Duesberg’s contentions regarding HIV and AIDS have been addressed and rejected repeatedly by the scientific community. But this is probably why Rogan invited him to his show in 2012, to be a heretic and recite his decades-long assertion that HIV “one of the most harmless type of viruses we know.”
Notably, he was a member of a “scientific panel” advising the government of South Africa on AIDS policy in the early 2000s. Influenced by Duesberg’s fanciful theories, the South African government decided not to provide its citizens with antiretroviral drugs.
In many countries across the African continent, including South Africa, heterosexual people make up the vast majority of HIV and AIDS cases. And women comprise a disproportionate percentage, 57%, of cases, according to the United Nations. This includes pregnant women who can pass the virus to their babies.
In and of itself the fact that so many women and children were infected with HIV and dying of AIDS should have called into question Duesberg’s conspiracy theories about “poppers” or male “gay lifestyle” being the causal agents of AIDS.

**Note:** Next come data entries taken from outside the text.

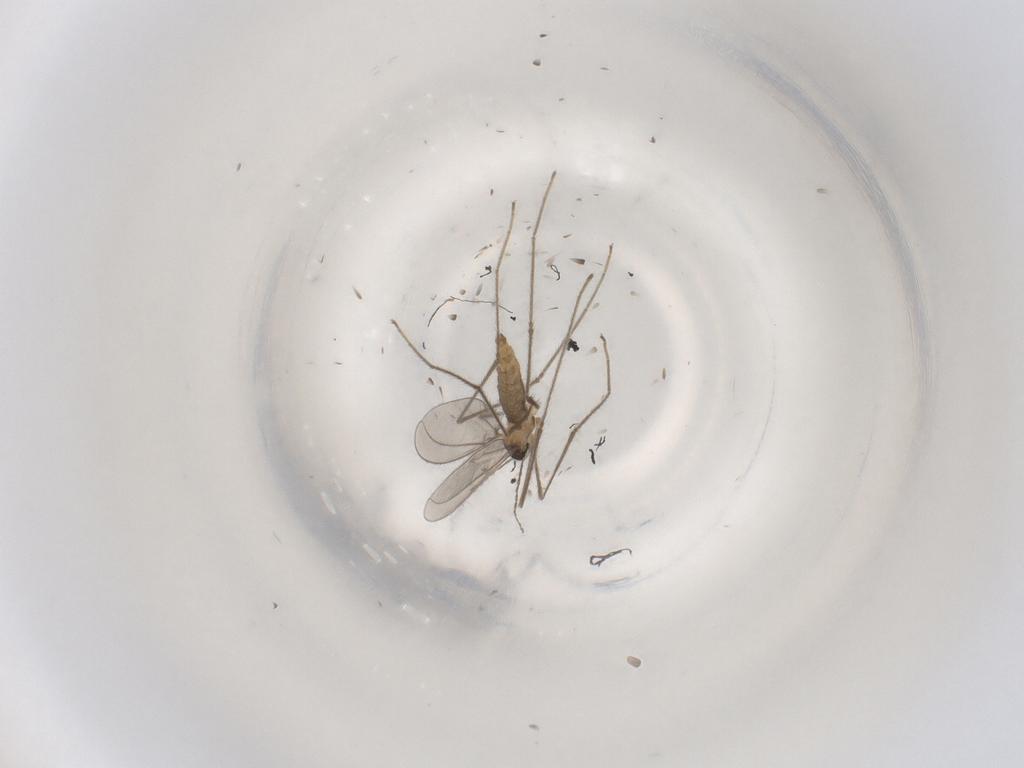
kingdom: Animalia
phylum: Arthropoda
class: Insecta
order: Diptera
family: Cecidomyiidae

Researchers publishing in the Journal of Acquired Immune Deficiency Syndromes calculated that more than 330,000 unnecessary deaths occurred as a result of the HIV/AIDS denialism and misinformation in South Africa during this time.
It’s not as if Mbeki wasn’t forewarned. Thousands of scientists from around the globe signed the Durban Declaration. It was written several weeks before the July 2000 International AIDS Conference, held in Durban, South Africa, and was published in the journal Nature to coincide with the meeting. The declaration was unequivocal, calling the evidence that HIV causes AIDS “clear-cut, exhaustive and unambiguous.” It further stated the “evidence meets the highest standards of science,” with signatories adding that it is “unfortunate that a few vocal people continue to deny the evidence. This position will cost countless lives.”
Today, thanks to tremendous strides in science over the last three decades HIV infection is a chronic but manageable condition so long as ART are taken as indicated. It can also be prevented through safe sex practices, pre-exposure prophylaxis and proper screening of blood prior to transfusions.
Researchers estimate that ART averted 9.5 million deaths worldwide in the 20 year period between 1995 and 2015. Seen in this light, one can see how perilous it is to question in 2024 both the role of HIV in causing AIDS and the lifesaving capacity of ART.
Tossing around discredited theories on Rogan’s show may seem innocuous if it weren’t for the deadly consequences of people actually believing these baseless notions and acting upon them.